As for Myers trashing a book he never read, it should come as no surprise that Appleyard failed to provide a link. He probably means this post, but that can’t be right, because aside from a brief mention at the start Myers does not discuss the book at all. He was actually discussing an article written by Fodor and Piatelli-Palmarini that appeared in New Scientist, an article in which they presented the book’s major argument. In Appleyard’s world it is tyranny to say, “For the reasons I just discussed at great length, I found this magazine article to be so bad that I am not going to read the book on which it was based.” Here on Planet Earth that is called making sensible use of your time.

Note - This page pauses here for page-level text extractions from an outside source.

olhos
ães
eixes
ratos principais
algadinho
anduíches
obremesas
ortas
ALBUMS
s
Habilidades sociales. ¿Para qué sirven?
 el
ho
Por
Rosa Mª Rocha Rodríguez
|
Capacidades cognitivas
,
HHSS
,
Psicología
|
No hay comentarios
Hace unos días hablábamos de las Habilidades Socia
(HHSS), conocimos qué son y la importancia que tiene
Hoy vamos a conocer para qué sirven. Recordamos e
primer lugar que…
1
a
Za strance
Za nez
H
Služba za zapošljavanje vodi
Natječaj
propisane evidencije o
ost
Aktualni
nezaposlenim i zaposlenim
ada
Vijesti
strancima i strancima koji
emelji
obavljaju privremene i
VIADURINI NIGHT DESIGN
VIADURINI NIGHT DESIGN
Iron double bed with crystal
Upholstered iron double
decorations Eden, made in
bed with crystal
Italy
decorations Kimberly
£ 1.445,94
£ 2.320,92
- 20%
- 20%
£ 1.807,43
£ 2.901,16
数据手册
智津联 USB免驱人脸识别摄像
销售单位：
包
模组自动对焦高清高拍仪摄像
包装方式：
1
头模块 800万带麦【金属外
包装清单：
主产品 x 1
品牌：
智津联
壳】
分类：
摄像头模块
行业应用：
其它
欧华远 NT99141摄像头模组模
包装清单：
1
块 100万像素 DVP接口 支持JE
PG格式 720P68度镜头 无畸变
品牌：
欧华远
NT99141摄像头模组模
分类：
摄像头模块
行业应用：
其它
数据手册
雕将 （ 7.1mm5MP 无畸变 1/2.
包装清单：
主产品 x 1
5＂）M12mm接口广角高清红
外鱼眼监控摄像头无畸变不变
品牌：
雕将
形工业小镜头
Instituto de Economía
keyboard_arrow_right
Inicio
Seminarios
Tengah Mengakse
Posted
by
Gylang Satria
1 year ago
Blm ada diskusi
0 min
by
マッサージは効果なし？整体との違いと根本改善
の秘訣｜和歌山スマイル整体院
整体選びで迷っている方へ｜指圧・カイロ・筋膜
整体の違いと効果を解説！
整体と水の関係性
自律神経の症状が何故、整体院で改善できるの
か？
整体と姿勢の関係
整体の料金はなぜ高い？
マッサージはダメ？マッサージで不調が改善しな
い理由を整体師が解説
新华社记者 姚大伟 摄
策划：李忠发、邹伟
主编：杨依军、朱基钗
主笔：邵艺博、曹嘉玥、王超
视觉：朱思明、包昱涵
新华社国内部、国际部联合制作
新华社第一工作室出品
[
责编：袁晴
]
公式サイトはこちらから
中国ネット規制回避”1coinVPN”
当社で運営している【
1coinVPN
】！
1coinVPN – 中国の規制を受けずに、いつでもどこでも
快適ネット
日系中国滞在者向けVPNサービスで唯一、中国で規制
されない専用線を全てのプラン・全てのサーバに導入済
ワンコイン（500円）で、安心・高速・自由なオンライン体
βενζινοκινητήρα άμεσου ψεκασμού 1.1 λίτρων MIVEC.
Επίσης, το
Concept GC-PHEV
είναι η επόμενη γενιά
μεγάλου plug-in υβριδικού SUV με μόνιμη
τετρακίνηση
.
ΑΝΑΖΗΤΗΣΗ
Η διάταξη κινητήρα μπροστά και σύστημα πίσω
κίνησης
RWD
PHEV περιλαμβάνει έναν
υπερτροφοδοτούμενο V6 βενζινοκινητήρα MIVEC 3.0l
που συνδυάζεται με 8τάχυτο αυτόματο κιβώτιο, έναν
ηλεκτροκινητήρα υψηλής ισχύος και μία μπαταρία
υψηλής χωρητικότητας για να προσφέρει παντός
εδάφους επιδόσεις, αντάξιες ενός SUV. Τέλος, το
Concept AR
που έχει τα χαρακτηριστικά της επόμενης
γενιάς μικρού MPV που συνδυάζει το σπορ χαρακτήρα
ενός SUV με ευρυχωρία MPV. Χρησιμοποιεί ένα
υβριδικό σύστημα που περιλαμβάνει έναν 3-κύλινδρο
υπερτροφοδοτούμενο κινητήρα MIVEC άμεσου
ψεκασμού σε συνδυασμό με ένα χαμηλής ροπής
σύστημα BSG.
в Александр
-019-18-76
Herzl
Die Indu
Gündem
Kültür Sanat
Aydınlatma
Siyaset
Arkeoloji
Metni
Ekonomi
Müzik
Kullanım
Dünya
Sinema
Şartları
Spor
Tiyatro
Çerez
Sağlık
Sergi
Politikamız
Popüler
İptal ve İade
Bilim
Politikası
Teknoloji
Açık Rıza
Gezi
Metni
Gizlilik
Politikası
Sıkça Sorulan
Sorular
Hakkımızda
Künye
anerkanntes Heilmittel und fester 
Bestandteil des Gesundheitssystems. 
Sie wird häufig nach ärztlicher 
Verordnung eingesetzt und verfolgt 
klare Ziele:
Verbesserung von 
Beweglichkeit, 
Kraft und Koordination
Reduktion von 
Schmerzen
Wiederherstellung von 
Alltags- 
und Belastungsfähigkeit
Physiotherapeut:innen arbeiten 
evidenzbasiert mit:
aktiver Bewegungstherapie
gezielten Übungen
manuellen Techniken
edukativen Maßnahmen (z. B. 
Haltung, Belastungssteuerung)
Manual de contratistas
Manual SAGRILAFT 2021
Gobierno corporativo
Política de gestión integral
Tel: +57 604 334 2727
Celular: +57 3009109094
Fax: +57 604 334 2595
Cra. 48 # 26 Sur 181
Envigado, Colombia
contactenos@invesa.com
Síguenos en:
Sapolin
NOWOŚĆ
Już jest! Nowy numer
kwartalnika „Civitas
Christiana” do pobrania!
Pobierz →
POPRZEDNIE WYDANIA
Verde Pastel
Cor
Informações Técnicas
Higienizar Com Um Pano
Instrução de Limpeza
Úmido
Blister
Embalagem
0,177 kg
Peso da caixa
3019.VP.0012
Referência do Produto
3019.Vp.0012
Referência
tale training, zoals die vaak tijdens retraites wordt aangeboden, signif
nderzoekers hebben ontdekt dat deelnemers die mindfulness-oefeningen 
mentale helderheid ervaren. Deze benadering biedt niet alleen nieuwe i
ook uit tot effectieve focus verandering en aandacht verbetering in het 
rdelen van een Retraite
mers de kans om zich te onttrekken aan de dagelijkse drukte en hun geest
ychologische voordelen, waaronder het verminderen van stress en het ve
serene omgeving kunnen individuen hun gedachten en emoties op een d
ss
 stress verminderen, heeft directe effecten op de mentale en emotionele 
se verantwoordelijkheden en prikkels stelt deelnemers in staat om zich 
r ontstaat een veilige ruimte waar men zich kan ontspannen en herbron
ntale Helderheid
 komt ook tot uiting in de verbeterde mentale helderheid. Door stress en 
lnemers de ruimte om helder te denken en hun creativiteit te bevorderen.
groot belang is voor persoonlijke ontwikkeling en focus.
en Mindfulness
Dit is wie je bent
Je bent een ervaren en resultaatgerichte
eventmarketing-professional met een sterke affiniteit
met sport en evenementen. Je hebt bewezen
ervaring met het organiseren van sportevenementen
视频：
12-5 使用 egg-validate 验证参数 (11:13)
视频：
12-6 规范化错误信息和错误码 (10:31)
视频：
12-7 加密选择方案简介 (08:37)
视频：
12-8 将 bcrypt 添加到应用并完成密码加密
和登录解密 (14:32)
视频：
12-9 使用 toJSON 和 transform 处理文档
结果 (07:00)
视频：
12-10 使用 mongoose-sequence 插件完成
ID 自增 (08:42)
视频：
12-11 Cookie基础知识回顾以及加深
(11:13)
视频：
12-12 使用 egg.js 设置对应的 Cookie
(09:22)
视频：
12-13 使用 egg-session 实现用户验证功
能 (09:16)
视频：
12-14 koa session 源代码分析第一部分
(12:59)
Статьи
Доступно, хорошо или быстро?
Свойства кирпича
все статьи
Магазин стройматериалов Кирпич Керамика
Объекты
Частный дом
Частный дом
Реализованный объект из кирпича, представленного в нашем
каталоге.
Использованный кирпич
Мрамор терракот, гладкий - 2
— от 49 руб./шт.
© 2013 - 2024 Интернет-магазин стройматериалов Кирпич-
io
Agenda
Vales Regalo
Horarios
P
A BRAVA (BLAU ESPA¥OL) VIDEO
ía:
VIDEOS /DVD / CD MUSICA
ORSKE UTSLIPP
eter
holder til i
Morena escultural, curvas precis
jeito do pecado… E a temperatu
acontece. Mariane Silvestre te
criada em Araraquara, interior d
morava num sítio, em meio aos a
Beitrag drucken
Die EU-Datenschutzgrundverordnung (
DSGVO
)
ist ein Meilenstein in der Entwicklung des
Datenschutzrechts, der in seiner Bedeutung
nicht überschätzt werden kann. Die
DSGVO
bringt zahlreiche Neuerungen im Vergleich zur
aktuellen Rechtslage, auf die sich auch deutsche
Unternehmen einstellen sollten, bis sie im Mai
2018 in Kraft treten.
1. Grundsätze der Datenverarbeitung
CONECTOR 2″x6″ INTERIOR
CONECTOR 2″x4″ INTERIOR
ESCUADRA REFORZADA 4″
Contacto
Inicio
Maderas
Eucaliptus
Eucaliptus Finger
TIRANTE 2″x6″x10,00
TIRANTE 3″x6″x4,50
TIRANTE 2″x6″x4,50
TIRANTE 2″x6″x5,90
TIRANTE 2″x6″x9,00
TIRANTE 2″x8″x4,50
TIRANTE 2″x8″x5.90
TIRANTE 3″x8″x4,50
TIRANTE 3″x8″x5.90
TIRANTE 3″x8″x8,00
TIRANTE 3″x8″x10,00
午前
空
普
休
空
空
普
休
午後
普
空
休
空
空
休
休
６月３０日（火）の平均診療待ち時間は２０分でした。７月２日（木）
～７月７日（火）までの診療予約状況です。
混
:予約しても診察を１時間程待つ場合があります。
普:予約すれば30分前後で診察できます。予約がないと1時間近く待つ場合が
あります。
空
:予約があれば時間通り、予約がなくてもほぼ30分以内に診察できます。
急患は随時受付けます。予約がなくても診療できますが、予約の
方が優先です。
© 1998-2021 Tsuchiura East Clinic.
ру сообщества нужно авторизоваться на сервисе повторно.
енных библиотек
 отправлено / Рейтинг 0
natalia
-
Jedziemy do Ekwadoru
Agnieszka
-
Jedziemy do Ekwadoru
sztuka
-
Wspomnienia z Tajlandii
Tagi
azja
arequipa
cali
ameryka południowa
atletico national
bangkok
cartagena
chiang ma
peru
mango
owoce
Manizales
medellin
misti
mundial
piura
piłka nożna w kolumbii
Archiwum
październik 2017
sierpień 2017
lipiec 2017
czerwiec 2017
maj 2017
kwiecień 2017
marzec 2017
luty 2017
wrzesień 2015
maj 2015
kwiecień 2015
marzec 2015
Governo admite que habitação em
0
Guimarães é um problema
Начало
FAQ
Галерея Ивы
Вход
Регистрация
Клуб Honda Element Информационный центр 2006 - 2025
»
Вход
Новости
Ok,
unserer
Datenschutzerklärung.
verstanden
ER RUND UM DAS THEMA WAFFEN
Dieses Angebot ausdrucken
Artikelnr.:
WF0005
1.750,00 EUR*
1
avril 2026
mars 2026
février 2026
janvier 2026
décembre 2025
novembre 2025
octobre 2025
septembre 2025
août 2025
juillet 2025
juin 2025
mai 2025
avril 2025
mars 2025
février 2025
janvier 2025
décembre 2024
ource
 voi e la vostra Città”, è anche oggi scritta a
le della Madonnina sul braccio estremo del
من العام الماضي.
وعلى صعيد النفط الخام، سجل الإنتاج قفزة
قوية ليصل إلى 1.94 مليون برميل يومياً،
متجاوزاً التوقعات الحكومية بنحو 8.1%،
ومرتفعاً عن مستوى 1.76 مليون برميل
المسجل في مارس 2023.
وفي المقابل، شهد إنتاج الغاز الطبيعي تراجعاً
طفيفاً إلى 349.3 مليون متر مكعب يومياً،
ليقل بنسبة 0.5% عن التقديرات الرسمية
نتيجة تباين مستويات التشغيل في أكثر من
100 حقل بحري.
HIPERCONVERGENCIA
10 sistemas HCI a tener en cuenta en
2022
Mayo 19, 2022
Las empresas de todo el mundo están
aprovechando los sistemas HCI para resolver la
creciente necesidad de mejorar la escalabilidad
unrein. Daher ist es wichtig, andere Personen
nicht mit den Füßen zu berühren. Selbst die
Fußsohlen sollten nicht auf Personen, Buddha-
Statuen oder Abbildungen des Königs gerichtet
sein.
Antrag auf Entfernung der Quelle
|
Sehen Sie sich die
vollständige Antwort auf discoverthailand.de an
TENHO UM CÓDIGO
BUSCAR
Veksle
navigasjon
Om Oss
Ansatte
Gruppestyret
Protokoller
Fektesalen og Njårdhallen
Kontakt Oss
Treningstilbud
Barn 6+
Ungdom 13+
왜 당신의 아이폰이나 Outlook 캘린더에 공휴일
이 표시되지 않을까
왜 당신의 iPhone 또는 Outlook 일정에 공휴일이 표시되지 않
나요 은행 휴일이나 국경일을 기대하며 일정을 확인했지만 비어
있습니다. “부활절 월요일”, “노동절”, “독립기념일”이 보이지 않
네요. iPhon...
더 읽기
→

Appleyard and his cohort remind me of so many creationists I have met. When preaching to their choir they affect an air of toughness, and of standing firm in the service of truth and light and goodness. But upon receiving even the slightest criticism they curl into a fetal position and blubber about how abused they are. A few snide blog posts are enough to get them talking about fatwas and tyranny and a mob mentality. The New Atheists are lucky to have such incompetent critics.